Background
My original question here was Why using DecisionTreeModel.predict
inside map function raises an exception? and is related to How to generate tuples of (original lable, predicted label) on Spark with MLlib?
When we use Scala API a recommended way of getting predictions for RDD[LabeledPoint]
using DecisionTreeModel
is to simply map over RDD
:
val labelAndPreds = testData.map { point =>
val prediction = model.predict(point.features)
(point.label, prediction)
}
Unfortunately similar approach in PySpark doesn\'t work so well:
labelsAndPredictions = testData.map(
lambda lp: (lp.label, model.predict(lp.features))
labelsAndPredictions.first()
Exception: It appears that you are attempting to reference SparkContext from a broadcast variable, action, or transforamtion. SparkContext can only be used on the driver, not in code that it run on workers. For more information, see SPARK-5063.
Instead of that official documentation recommends something like this:
predictions = model.predict(testData.map(lambda x: x.features))
labelsAndPredictions = testData.map(lambda lp: lp.label).zip(predictions)
So what is going on here? There is no broadcast variable here and Scala API defines predict
as follows:
/**
* Predict values for a single data point using the model trained.
*
* @param features array representing a single data point
* @return Double prediction from the trained model
*/
def predict(features: Vector): Double = {
topNode.predict(features)
}
/**
* Predict values for the given data set using the model trained.
*
* @param features RDD representing data points to be predicted
* @return RDD of predictions for each of the given data points
*/
def predict(features: RDD[Vector]): RDD[Double] = {
features.map(x => predict(x))
}
so at least at the first glance calling from action or transformation is not a problem since prediction seems to be a local operation.
Explanation
After some digging I figured out that the source of the problem is a JavaModelWrapper.call
method invoked from DecisionTreeModel.predict.

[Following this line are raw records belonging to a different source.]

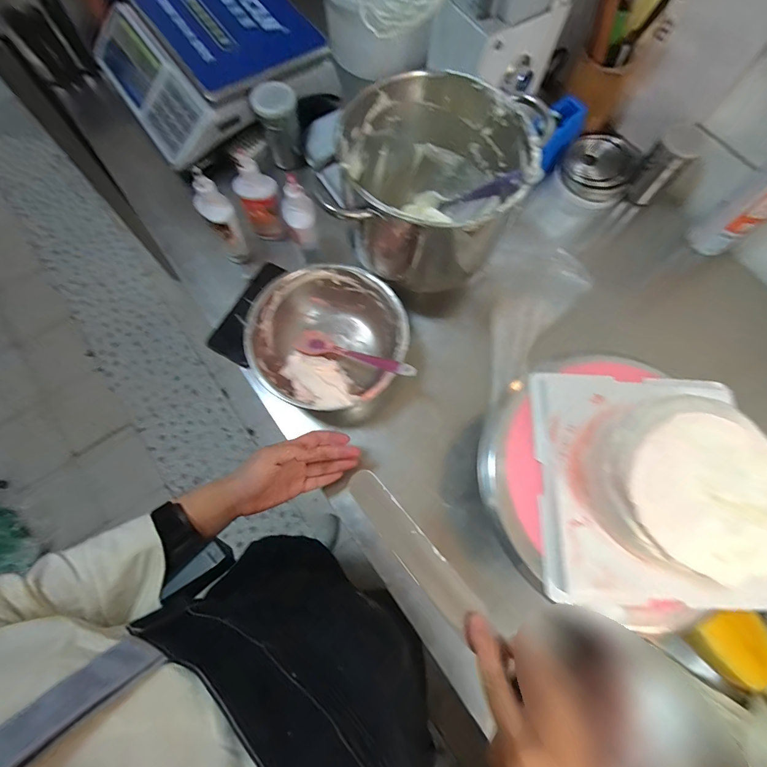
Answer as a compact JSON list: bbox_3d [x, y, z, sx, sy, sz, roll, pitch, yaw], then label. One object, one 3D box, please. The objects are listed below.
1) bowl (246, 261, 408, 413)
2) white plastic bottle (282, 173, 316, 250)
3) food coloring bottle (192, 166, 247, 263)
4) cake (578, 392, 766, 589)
[{"bbox_3d":[-0.075,-0.057,0.552,0.208,0.101,0.194,1,73,-2],"label":"bowl"},{"bbox_3d":[-0.117,-0.231,0.552,0.044,0.123,0.035,-14,74,-6],"label":"white plastic bottle"},{"bbox_3d":[-0.240,-0.240,0.566,0.046,0.142,0.050,-29,76,-10],"label":"food coloring bottle"},{"bbox_3d":[0.269,0.091,0.355,0.142,0.081,0.154,1,73,-2],"label":"cake"}]

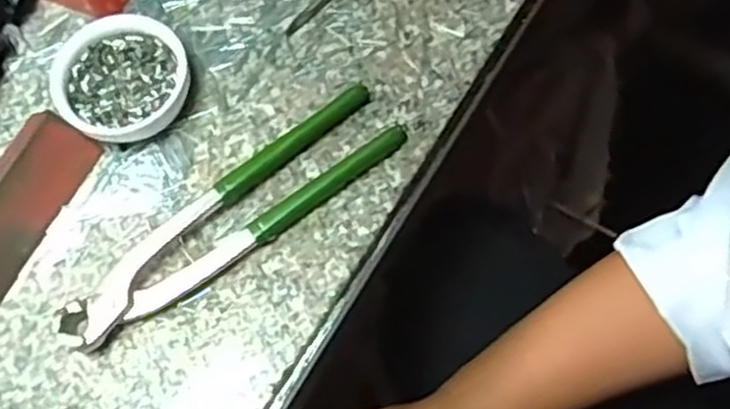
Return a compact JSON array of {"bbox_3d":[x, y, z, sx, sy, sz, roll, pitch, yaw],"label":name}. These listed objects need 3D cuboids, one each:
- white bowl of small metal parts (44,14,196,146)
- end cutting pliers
[{"bbox_3d":[-0.132,-0.068,0.425,0.070,0.024,0.067,-1,68,3],"label":"white bowl of small metal parts"},{"bbox_3d":[-0.068,0.006,0.400,0.194,0.017,0.042,-37,71,-11],"label":"end cutting pliers"}]

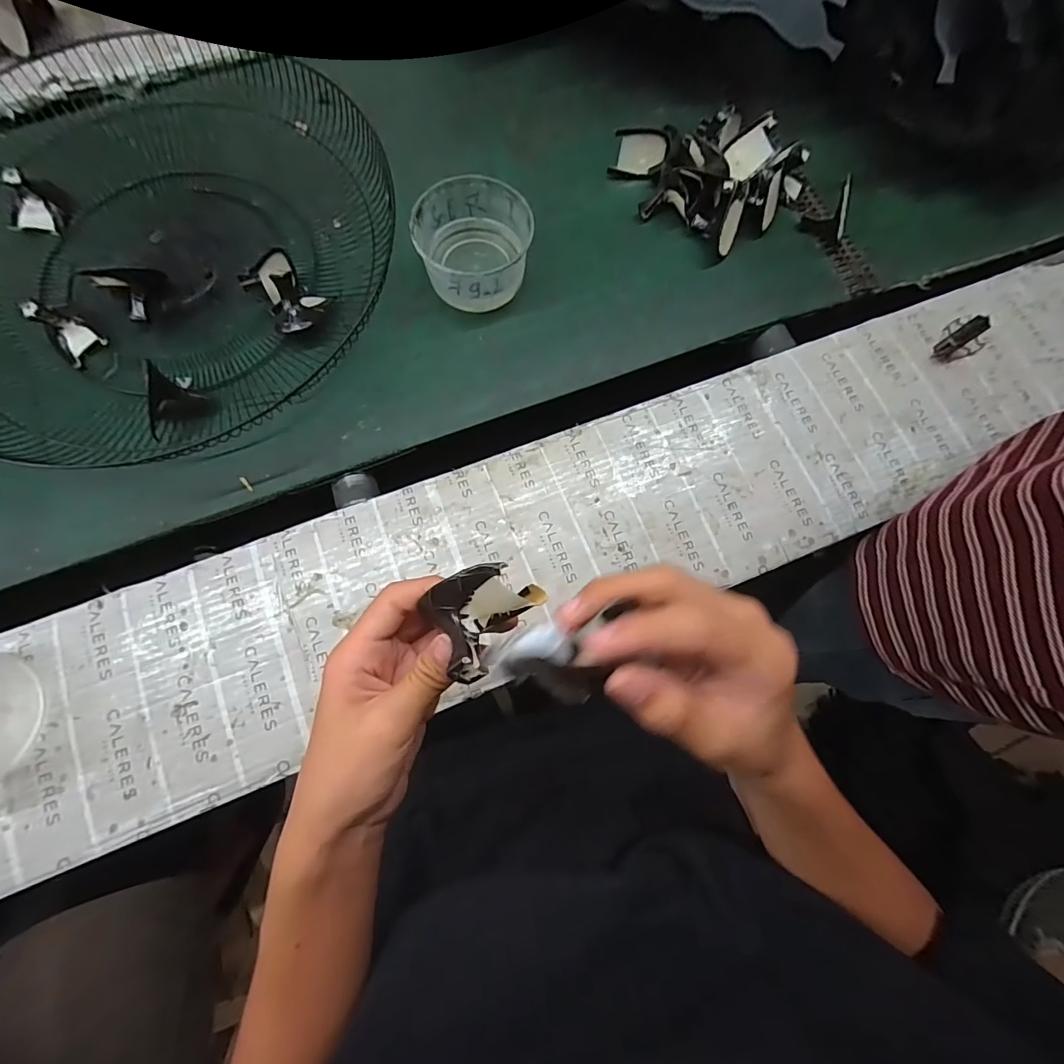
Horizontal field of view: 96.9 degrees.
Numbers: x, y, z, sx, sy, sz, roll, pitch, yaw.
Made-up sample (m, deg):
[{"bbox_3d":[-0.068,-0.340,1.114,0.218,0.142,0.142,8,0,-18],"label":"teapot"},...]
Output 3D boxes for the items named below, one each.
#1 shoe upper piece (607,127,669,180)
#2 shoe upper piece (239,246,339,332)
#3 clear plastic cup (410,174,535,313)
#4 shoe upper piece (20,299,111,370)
[{"bbox_3d":[0.122,-0.432,0.538,0.060,0.036,0.033,4,75,-1],"label":"shoe upper piece"},{"bbox_3d":[-0.243,-0.242,0.466,0.064,0.044,0.087,-39,80,-11],"label":"shoe upper piece"},{"bbox_3d":[-0.059,-0.295,0.483,0.111,0.052,0.115,1,75,-2],"label":"clear plastic cup"},{"bbox_3d":[-0.456,-0.201,0.452,0.064,0.040,0.050,34,77,7],"label":"shoe upper piece"}]

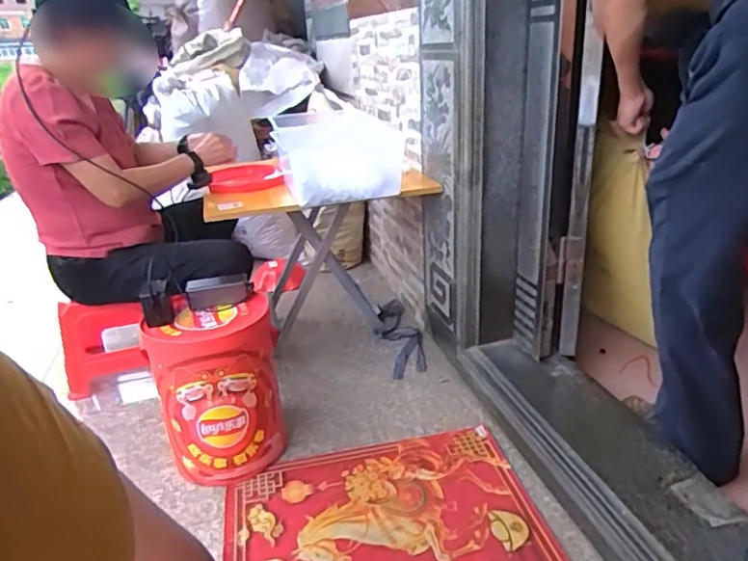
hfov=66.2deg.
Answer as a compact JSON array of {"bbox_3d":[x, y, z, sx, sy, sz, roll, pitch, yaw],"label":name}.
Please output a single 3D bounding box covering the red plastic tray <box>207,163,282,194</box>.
[{"bbox_3d":[-0.371,-0.296,1.650,0.210,0.044,0.230,-8,24,-10],"label":"red plastic tray"}]

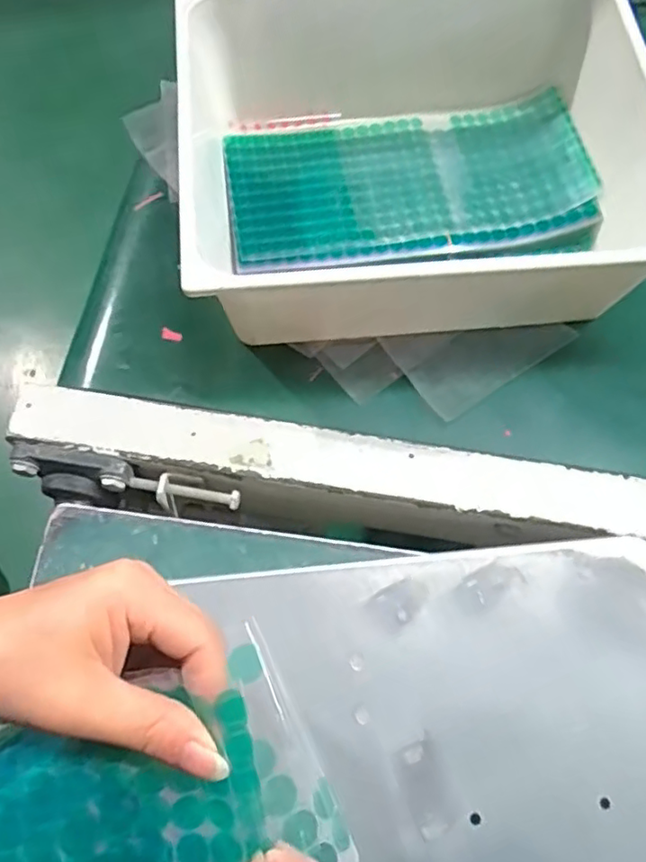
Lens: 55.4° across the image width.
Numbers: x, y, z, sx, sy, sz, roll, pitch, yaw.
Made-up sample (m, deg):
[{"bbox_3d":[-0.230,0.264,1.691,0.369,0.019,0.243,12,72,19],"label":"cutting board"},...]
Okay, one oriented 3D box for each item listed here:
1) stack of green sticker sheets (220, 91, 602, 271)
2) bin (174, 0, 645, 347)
[{"bbox_3d":[0.074,-0.219,0.540,0.310,0.026,0.159,-3,72,-2],"label":"stack of green sticker sheets"},{"bbox_3d":[0.081,-0.218,0.491,0.367,0.114,0.296,-6,72,-3],"label":"bin"}]

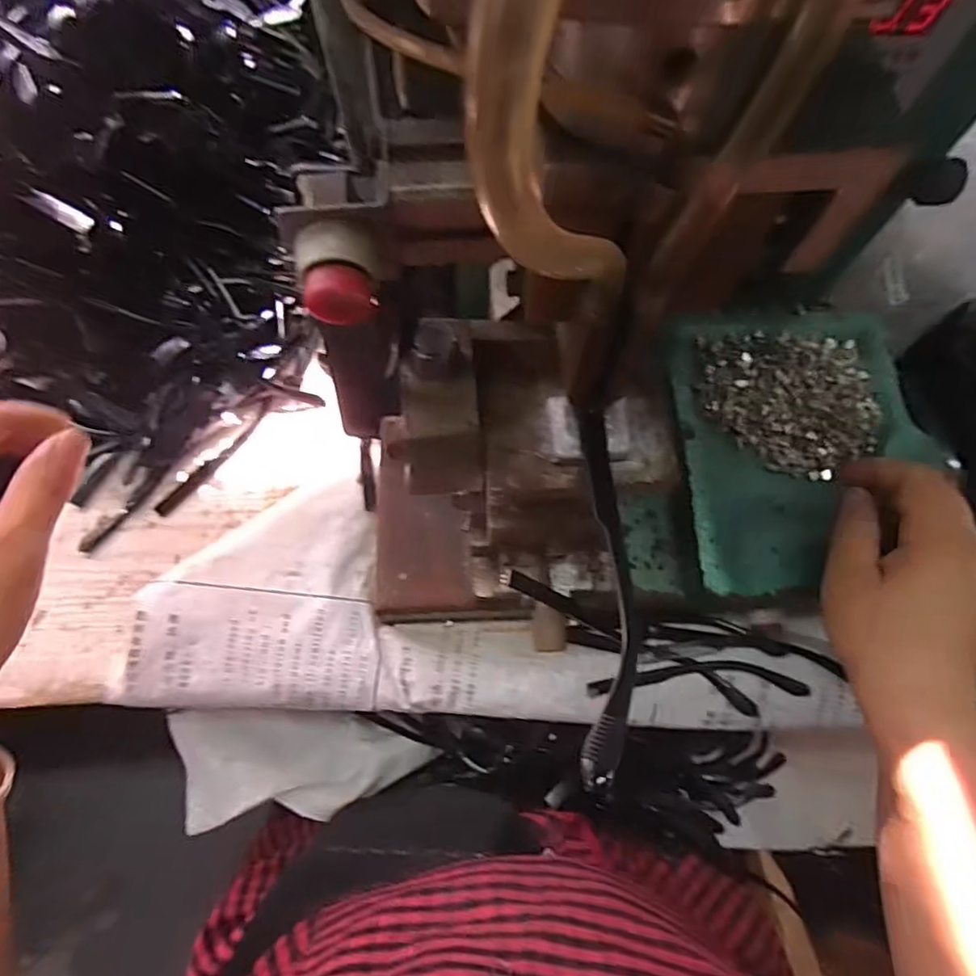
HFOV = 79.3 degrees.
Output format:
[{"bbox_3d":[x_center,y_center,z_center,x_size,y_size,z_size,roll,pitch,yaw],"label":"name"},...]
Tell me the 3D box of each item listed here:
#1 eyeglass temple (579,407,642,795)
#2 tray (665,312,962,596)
[{"bbox_3d":[0.043,0.030,0.210,0.020,0.007,0.139,4,59,1],"label":"eyeglass temple"},{"bbox_3d":[0.214,-0.032,0.397,0.173,0.025,0.195,-3,73,-1],"label":"tray"}]

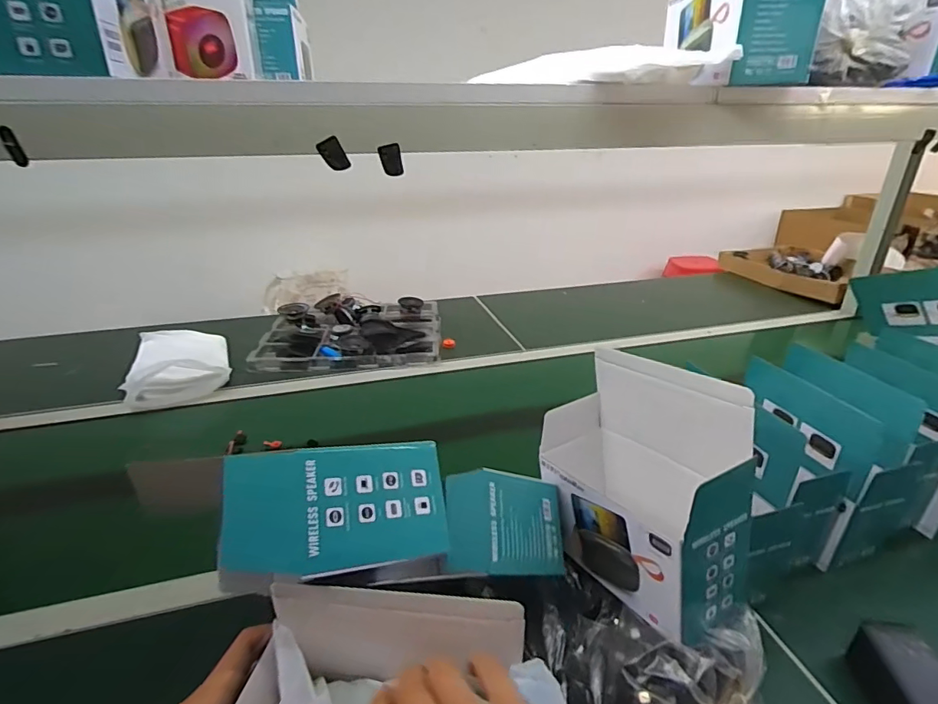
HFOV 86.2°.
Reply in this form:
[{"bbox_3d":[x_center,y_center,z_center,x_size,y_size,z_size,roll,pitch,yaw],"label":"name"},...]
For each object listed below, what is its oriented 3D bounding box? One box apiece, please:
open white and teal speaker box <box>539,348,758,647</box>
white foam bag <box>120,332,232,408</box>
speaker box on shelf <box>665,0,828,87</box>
[{"bbox_3d":[0.153,0.113,0.451,0.089,0.180,0.198,-14,30,-26],"label":"open white and teal speaker box"},{"bbox_3d":[-0.605,0.012,1.046,0.181,0.078,0.284,-13,29,-24],"label":"white foam bag"},{"bbox_3d":[0.290,-0.347,0.548,0.095,0.098,0.165,-1,26,-2],"label":"speaker box on shelf"}]

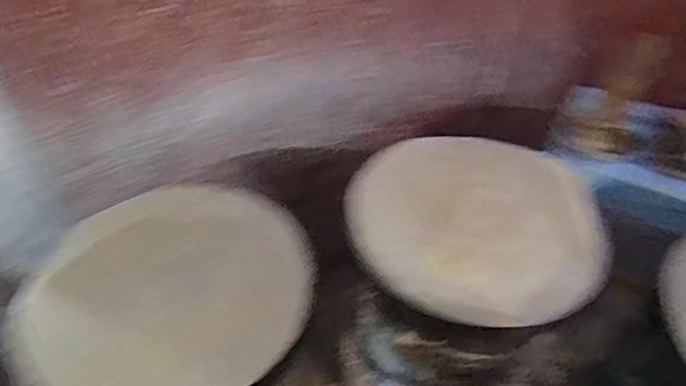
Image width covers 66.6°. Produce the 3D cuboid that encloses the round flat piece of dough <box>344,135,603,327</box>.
[{"bbox_3d":[0.208,0.032,0.835,0.380,0.028,0.367,12,48,7],"label":"round flat piece of dough"}]

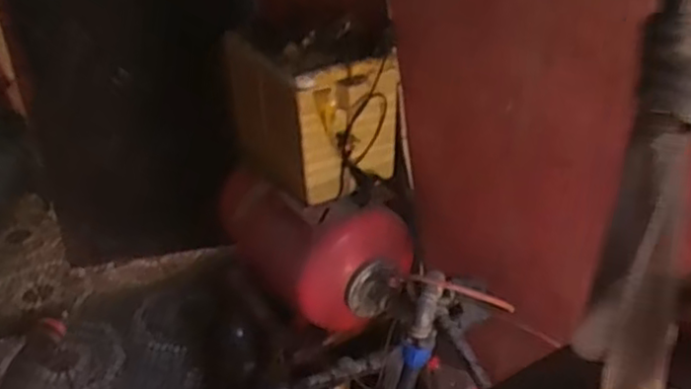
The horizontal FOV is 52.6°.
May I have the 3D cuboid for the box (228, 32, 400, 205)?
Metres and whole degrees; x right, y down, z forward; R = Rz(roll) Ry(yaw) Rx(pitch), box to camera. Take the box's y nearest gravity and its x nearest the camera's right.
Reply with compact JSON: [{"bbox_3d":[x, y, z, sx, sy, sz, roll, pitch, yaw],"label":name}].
[{"bbox_3d":[-0.076,-0.181,1.597,0.256,0.333,0.347,-17,33,-26],"label":"box"}]

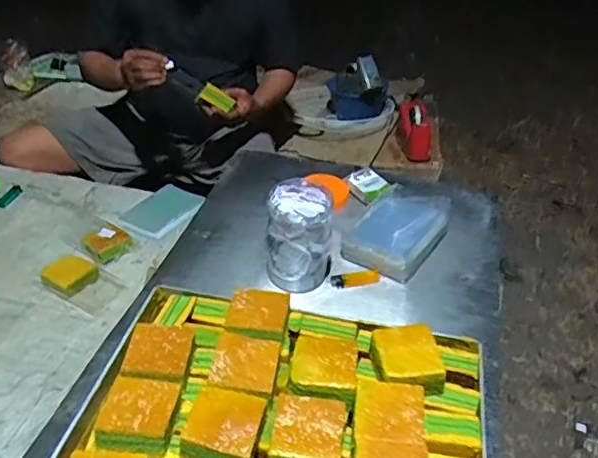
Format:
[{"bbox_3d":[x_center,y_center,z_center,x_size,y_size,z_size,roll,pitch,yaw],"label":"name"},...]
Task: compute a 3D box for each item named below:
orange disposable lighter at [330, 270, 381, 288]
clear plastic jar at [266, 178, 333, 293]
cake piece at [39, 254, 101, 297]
[{"bbox_3d":[0.090,0.081,0.953,0.080,0.017,0.026,-10,37,-14],"label":"orange disposable lighter"},{"bbox_3d":[0.001,0.014,0.917,0.091,0.150,0.093,1,39,-1],"label":"clear plastic jar"},{"bbox_3d":[-0.417,0.085,1.078,0.080,0.031,0.084,25,43,30],"label":"cake piece"}]

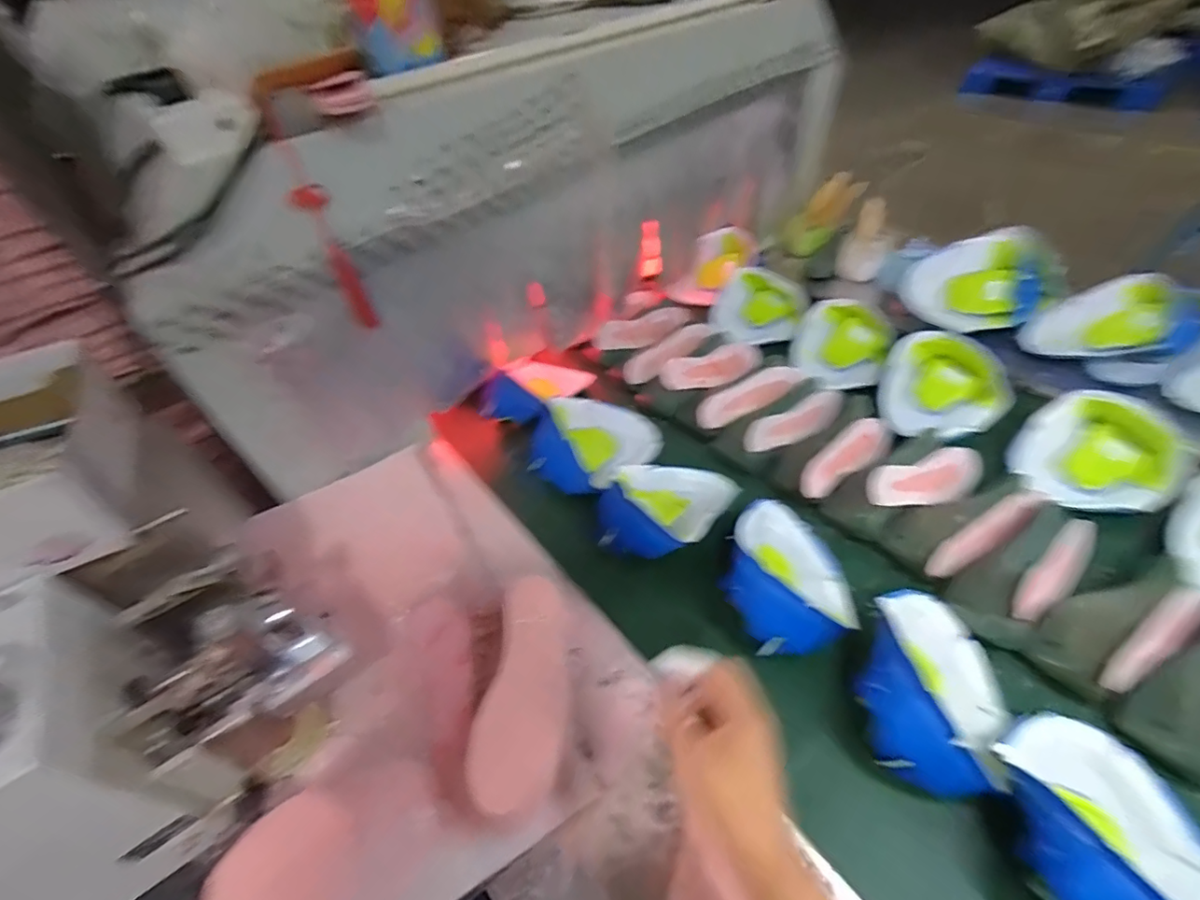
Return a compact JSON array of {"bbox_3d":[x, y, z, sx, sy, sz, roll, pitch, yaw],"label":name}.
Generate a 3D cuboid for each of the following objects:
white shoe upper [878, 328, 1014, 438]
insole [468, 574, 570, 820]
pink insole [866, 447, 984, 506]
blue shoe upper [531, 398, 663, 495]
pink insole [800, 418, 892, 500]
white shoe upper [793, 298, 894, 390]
[{"bbox_3d":[0.536,-0.087,0.849,0.169,0.067,0.192,27,57,26],"label":"white shoe upper"},{"bbox_3d":[-0.075,0.224,0.516,0.088,0.022,0.207,10,56,-20],"label":"insole"},{"bbox_3d":[0.458,0.039,0.733,0.225,0.033,0.061,-10,46,-27],"label":"pink insole"},{"bbox_3d":[-0.010,-0.017,0.847,0.174,0.067,0.192,24,56,25],"label":"blue shoe upper"},{"bbox_3d":[0.359,0.004,0.771,0.209,0.056,0.015,-29,14,-28],"label":"pink insole"},{"bbox_3d":[0.422,-0.175,0.934,0.154,0.066,0.186,22,55,23],"label":"white shoe upper"}]

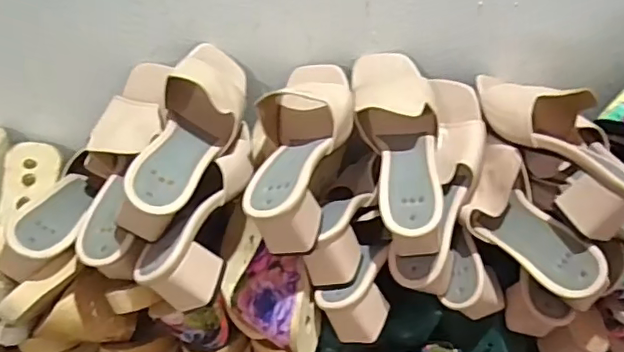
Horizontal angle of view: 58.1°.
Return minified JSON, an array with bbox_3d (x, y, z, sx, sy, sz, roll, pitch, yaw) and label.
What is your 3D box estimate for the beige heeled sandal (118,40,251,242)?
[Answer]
[{"bbox_3d":[-0.119,-0.039,0.556,0.074,0.097,0.224,12,41,8],"label":"beige heeled sandal"}]

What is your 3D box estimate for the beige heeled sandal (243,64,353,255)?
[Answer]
[{"bbox_3d":[-0.009,-0.031,0.565,0.093,0.087,0.224,6,40,1],"label":"beige heeled sandal"}]

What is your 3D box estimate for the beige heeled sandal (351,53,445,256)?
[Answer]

It access SparkContext
which is required to call Java function:
callJavaFunc(self._sc, getattr(self._java_model, name), *a)
Question
In case of DecisionTreeModel.predict
there is a recommended workaround and all the required code is already a part of the Scala API but is there any elegant way to handle problem like this in general?
Only solutions I can think of right now are rather heavyweight:
- pushing everything down to JVM either by extending Spark classes through Implicit Conversions or adding some kind of wrappers
- using Py4j gateway directly